The kids never asked for any of this. Their lives have been turned upside down, shaken, mangled, and spit out, and through it all, the only explanations they have received from the guilty parties are more lies and manipulation.
“I don’t want to go.”
Gary and I have heard these words countless times, and it never gets easier. It is not about a popularity contest, a competition, or scoring points. It is about children who desperately want both parents in their lives, but are told to choose one and not the other. It tears them apart.
It would be so much easier for them to make the transition from home to home if they had never heard shouted threats of never seeing Daddy again. It would be so much easier for them if they had never watched adults they are supposed to be able to trust screaming like hysterical brats at me, at their father. It would be so much easier for them if everyone prioritized them.
As Gary and I drove home after dropping off the kids, I tried to imagine either of us using the kids as weapons, as pawns, shoving them about to suit ourselves, deaf to their cries. I tried to imagine refusing to let Gary know about the kids’ events, just so I could have the shallow thrill of knowing he wasn’t there, even though the kids wanted him to be. I tried to imagine being so immature that I had to remove Dove’s or Sunflower’s nail polish the instant they hit the door if it was applied by the other parent, no matter how much they wanted to keep it on. I tried to imagine being driven by insane pettiness to destroy clothing, shoes, and toys the children cherished, simply because the items were given to them by the other parent.
I couldn’t imagine it.
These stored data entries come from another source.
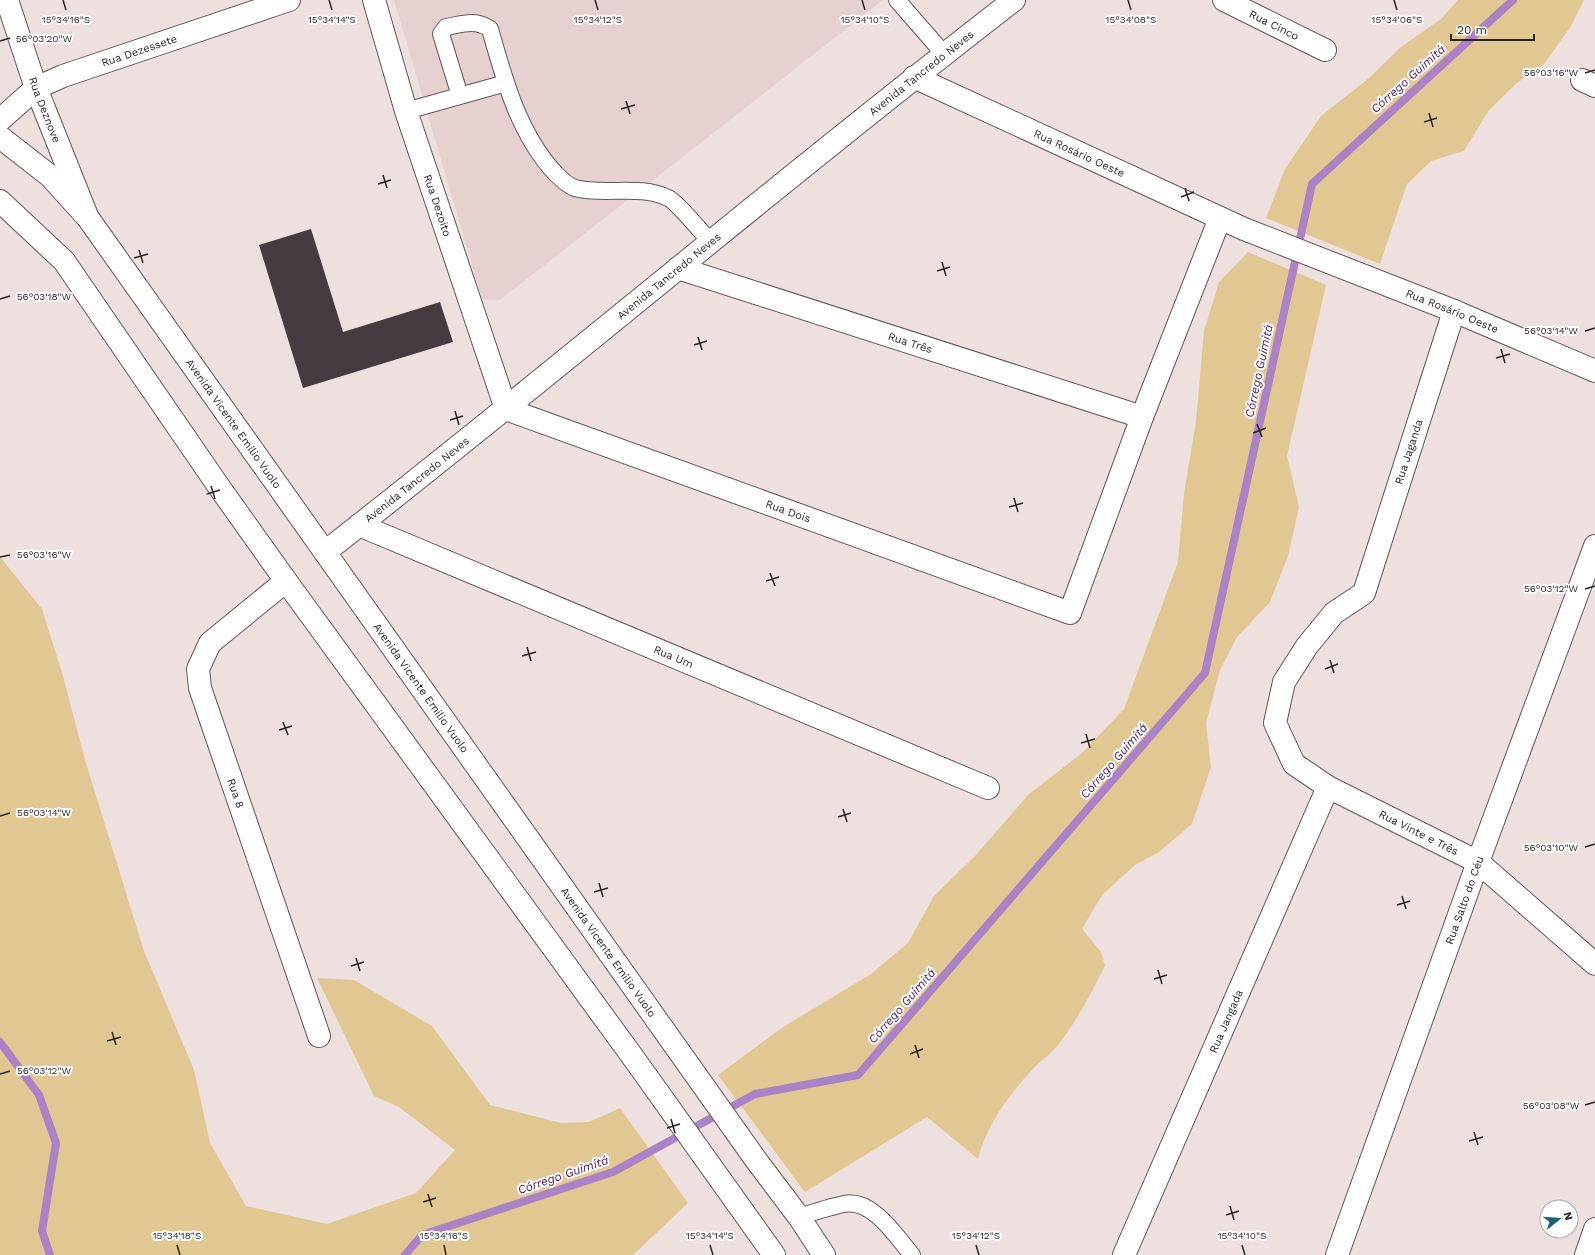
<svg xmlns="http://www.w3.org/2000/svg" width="1595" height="1255" font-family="'Work Sans',sans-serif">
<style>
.built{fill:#e7d0d0}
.green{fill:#e1c791}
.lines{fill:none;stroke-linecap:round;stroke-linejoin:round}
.stream{stroke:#ab82c5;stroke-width:8}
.building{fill:#453b41}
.service-casing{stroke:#635757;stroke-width:18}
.minor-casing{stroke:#635757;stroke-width:24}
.secondary-casing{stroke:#635757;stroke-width:24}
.service{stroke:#fff;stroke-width:16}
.minor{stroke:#fff;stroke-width:22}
.secondary{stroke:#fff;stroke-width:22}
.ticks{fill:none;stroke:#2a2525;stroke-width:1.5}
.labels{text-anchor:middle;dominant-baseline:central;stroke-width:4;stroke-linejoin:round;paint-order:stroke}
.street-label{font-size:11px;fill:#2a2525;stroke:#fff}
.water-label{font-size:12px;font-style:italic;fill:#4a1465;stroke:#fff}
.ticks-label{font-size:10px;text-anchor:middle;fill:#2a2525;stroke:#fff;stroke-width:4;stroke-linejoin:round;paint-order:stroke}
</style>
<rect width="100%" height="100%" fill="#eee0df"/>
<path class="built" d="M394 0H883L500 300 482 299Z"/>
<path class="green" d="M1458 0H1584L1571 26 1544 64 1517 83 1489 110 1464 151 1431 161 1407 184 1380 264 1266 218 1285 169 1321 116 1369 78 1400 48 1442 18Z
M1248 252 1326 285 1287 456 1299 507 1288 556 1270 602 1237 637 1220 670 1206 723 1211 767 1192 824 1159 852 1135 865 1102 895 1082 929 1101 952 1105 966C1091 993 1077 1021 1058 1045 1051 1054 1041 1060 1033 1069 1009 1095 987 1124 978 1159L927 1117 805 1192 718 1075 783 1027 871 974 908 943 934 896 975 856 1029 794 1082 753 1124 709 1178 562 1184 493 1196 421 1204 331 1219 282Z
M0 557 42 609 63 676 85 760 144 951 194 1070 210 1143 246 1206 327 1224 416 1193 455 1150 399 1107 374 1096 317 978 354 980 432 1026 490 1105 561 1123 589 1122 620 1108 688 1203 633 1255H0Z"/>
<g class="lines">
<path class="stream" d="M0 1042 39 1095 56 1143 42 1231 50 1255
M405 1255 422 1235 613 1172 755 1094 858 1075 1205 673 1312 184 1513 0"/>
</g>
<path class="building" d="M311 229 343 332 440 302 453 342 303 388 259 245Z"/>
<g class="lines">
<g class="service-casing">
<path id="service" d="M897 0 944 54
M460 96 441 34 446 27C463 24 475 19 490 29 504 79 519 135 556 174 561 179 568 186 575 188 605 196 639 184 668 198 676 201 702 233 710 241
M406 111 506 83
M799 1217C814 1212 829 1207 844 1204 872 1198 896 1236 912 1255"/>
</g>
<g class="minor-casing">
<g id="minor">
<path id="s1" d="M7 0 36 88 87 216"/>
<path id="s2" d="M374 0 406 111 506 409 1070 613 1142 417 1220 218"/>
<path id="s3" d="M1224 0 1325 50"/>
<path id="s4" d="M914 77 1244 229 1454 311 1595 371"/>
<path d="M1582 80 1595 86"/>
<path id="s5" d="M0 120 36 88 63 76 289 0"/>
<path id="s6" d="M678 268 1142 417"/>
<path id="s7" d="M1454 311 1364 593 1334 613 1307 646 1284 682 1275 723 1294 764 1328 787 1478 862 1595 964"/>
<path id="s8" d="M359 525 988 788"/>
<path id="s9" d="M325 552C557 371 781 180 1014 0"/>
<path id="s10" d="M286 581 210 643 198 669 200 688 319 1036"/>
<path id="s11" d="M1124 1255 1328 787"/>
<path id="s12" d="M1337 1255 1478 862 1595 546"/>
<path d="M1586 1255 1595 1229"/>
</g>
</g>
<g class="secondary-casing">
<g id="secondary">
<path id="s13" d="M0 137 50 176 88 218 756 1160 799 1217 824 1255"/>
<path d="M0 201 64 261 217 484 286 581 640 1067 774 1255"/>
</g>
</g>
<use href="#service" class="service"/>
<use href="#minor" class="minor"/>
<use href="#secondary" class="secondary"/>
</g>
<path class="ticks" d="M63 0 66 10M329 0 332 10M595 0 598 10M862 0 865 10M1128 0 1131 10M1394 0 1397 10M0 41 10 38M1585 73 1595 70M626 101 630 114M621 109 635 105M1429 113 1433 127M1424 122 1437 118M383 175 387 188M378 184 391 180M1185 188 1189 201M1181 197 1194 192M139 250 143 263M134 258 148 254M942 262 946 276M937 271 950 267M0 299 10 296M1585 331 1595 328M698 337 702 350M694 345 707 341M1501 349 1505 363M1496 358 1510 354M455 411 459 425M450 420 463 416M1257 424 1262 437M1253 433 1266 428M211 486 215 499M207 494 220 490M1014 498 1018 512M1009 507 1023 503M0 557 10 555M770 573 775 586M766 581 779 577M1585 589 1595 586M527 647 531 661M522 656 536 652M1330 660 1334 673M1325 669 1338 664M283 722 288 735M279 730 292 726M1086 734 1090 748M1081 743 1095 739M843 809 847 822M0 816 10 813M838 817 851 813M1585 847 1595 844M599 883 603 897M594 892 608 888M1402 896 1406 909M1397 905 1410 901M356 958 360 971M351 966 364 962M1158 970 1162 984M1154 979 1167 975M112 1032 116 1045M107 1041 121 1037M915 1045 919 1058M910 1054 923 1049M0 1074 10 1071M1585 1105 1595 1102M671 1119 675 1133M667 1128 680 1124M1474 1132 1478 1145M1469 1141 1483 1137M428 1194 432 1207M423 1202 436 1198M1230 1206 1234 1220M1226 1215 1239 1211M177 1245 180 1255M444 1245 446 1255M710 1245 713 1255M976 1245 979 1255M1242 1245 1245 1255"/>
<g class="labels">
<g class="street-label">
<text stroke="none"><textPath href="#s3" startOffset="56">Rua Cinco</textPath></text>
<text stroke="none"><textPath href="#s5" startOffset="158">Rua Dezessete</textPath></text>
<text stroke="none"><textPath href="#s9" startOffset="765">Avenida Tancredo Neves</textPath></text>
<text stroke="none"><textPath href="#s1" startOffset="116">Rua Deznove</textPath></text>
<text stroke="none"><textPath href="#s4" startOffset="182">Rua Rosário Oeste</textPath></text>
<text stroke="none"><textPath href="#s2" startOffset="215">Rua Dezoito</textPath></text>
<text stroke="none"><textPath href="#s9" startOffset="441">Avenida Tancredo Neves</textPath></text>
<text stroke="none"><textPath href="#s4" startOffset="587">Rua Rosário Oeste</textPath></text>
<text stroke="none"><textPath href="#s6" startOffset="244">Rua Três</textPath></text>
<text stroke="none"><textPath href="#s13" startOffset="372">Avenida Vicente Emilio Vuolo</textPath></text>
<text transform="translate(1409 452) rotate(-72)">Rua Jaganda</text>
<text stroke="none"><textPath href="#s9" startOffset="117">Avenida Tancredo Neves</textPath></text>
<text stroke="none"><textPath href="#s2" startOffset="730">Rua Dois</textPath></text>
<text stroke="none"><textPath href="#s8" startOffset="341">Rua Um</textPath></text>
<text stroke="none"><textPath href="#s13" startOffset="696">Avenida Vicente Emilio Vuolo</textPath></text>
<text stroke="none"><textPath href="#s10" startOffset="257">Rua 8</textPath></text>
<text stroke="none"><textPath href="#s7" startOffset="647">Rua Vinte e Três</textPath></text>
<text stroke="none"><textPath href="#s12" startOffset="377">Rua Salto do Céu</textPath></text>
<text stroke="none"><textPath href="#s13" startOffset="1020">Avenida Vicente Emilio Vuolo</textPath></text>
<text stroke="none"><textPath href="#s11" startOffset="255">Rua Jangada</textPath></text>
</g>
<g class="water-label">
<text transform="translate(1408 79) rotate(-42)">Córrego Guimitá</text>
<text transform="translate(1259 371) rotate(-78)">Córrego Guimitá</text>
<text transform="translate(1114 761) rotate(-49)">Córrego Guimitá</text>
<text transform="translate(902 1006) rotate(-49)">Córrego Guimitá</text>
<text transform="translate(563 1175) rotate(-19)">Córrego Guimitá</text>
</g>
</g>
<g class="ticks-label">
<text x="66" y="23">15°34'16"S</text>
<text x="332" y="23">15°34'14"S</text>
<text x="598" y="23">15°34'12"S</text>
<text x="865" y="23">15°34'10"S</text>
<text x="1131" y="23">15°34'08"S</text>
<text x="1397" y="23">15°34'06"S</text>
<text x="44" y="42">56°03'20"W</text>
<text x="1551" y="76">56°03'16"W</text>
<text x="44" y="300">56°03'18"W</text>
<text x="1551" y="334">56°03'14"W</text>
<text x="44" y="558">56°03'16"W</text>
<text x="1551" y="592">56°03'12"W</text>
<text x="44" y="816">56°03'14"W</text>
<text x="1551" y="851">56°03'10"W</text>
<text x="44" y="1074">56°03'12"W</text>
<text x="1551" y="1109">56°03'08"W</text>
<text x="177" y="1239">15°34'18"S</text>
<text x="444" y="1239">15°34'16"S</text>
<text x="710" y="1239">15°34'14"S</text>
<text x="976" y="1239">15°34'12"S</text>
<text x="1242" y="1239">15°34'10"S</text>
</g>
<g transform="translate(1559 1219) rotate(73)"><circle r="19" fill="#ffffff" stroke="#aaa8a8"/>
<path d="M0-3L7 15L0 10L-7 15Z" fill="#1a6470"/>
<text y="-6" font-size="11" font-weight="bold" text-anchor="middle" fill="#2a2525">N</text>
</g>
<path d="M1451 34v6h83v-6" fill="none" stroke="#2a2525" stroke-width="2"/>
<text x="1457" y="34" font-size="12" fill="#2a2525" stroke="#ffffff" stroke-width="3" paint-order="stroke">20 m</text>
</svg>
Neither Gary nor I would ever do any of those things to the kids. Because ultimately, that is what it comes down to: the kids pay the price for all of it.
I could not look into the kids’ faces and say, “I know what I am about to do is going to hurt you, but I’m going to do it anyway because I only care about me.”
But this is exactly what they live with on an ongoing basis from someone who claims to love them. Sorry, I don’t buy it. Love is not abuse, manipulation, lying, and using.
It is filth for the word “love” to come from the mouth of someone who truly only loves herself.